3° La conception personnaliste est seule capable d’édifier un monde culturel, économique et social qu’anime un risque permanent, essentiel. L’État marxiste idéal ne laisse subsister que les risques accidentels ; il réduit l’aventure humaine à un déroulement indéfini de changements, justiciables tout au plus de la statistique.

Mais les marxistes répugnent à nous suivre sur ce terrain. Suivons-les donc sur le leur. Ils opposent à nos « rêveries » l’action. Qu’appellent-ils l’action ? Est-ce un opportunisme purement tactique, d’allure électorale ? « Toutes les tentatives qui ne se fondent pas sur la classe révolutionnaire ne comportent pas de points d’application », écrit Nizan. Voilà bien la suprême « évasion » de nos intellectuels, même marxistes. Abdication de la pensée entre les mains du prolétaire qui, justement, avait besoin d’être conduit par la pensée de quelques-uns58 ! [p. 168] Mais ce sont les « rêveries » des « penseurs » qui ont fait toutes les révolutions ! Lénine réussit une révolution d’intellectuels dans un pays qui compte à cette époque moins de 3 millions d’ouvriers sur une population de 160 millions, et où la bourgeoisie existe à peine en tant que classe, d’ailleurs brimée. En février 1917, les bolchévistes sont 200. En octobre, ils s’emparent du pouvoir sur toutes les Russies. En 1932 le parti ne compte encore que deux millions de membres, sévèrement contrôlés.

Consigne: Dans l'extrait, quel exemple appuie l'affirmation selon laquelle ce sont les « rêveries » des « penseurs » qui ont fait toutes les révolutions ? Répondez en une à trois phrases. Les lignes n'ont aucun lien avec l'extrait.

Lignes répertoriées:
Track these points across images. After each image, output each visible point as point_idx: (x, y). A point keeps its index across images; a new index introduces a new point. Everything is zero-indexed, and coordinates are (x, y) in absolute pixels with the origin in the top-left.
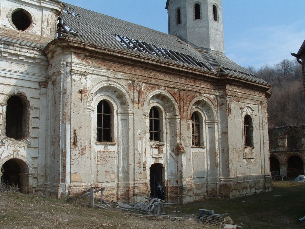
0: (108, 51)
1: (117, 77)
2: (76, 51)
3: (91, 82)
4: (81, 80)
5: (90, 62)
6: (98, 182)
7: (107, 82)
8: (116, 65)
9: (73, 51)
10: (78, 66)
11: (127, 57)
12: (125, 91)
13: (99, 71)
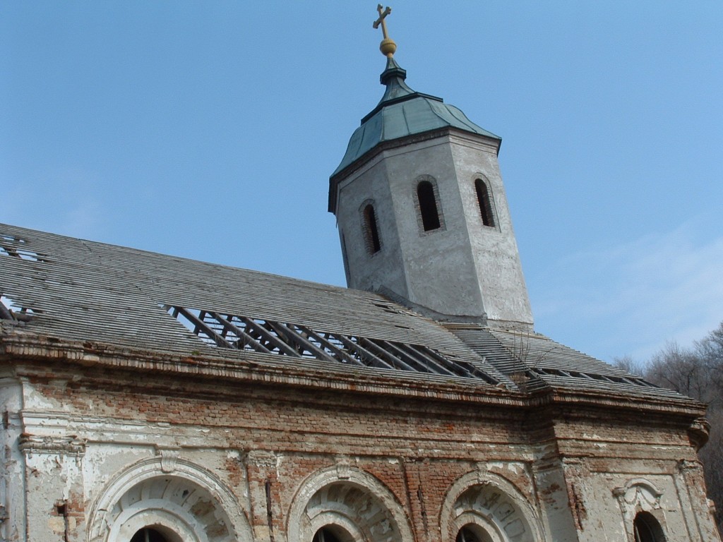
0: (148, 361)
1: (184, 443)
2: (36, 373)
3: (98, 472)
4: (59, 467)
5: (90, 403)
7: (152, 466)
8: (181, 404)
9: (26, 372)
10: (48, 422)
11: (214, 372)
12: (218, 488)
13: (124, 432)
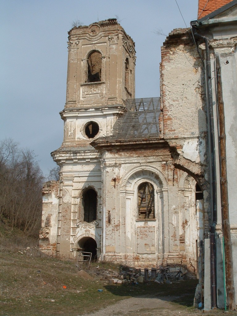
1: (148, 161)
2: (107, 149)
3: (124, 171)
4: (113, 170)
5: (123, 154)
6: (138, 254)
7: (139, 168)
8: (148, 151)
9: (105, 149)
10: (111, 160)
11: (154, 142)
12: (158, 172)
13: (131, 160)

Réponse: L'extrait cite Lénine, qui réussit une révolution d'intellectuels dans un pays comptant alors moins de 3 millions d'ouvriers sur une population de 160 millions, et où la bourgeoisie existait à peine en tant que classe. Les bolchévistes n'étaient que 200 en février 1917, et ils s'emparèrent du pouvoir sur toutes les Russies en octobre.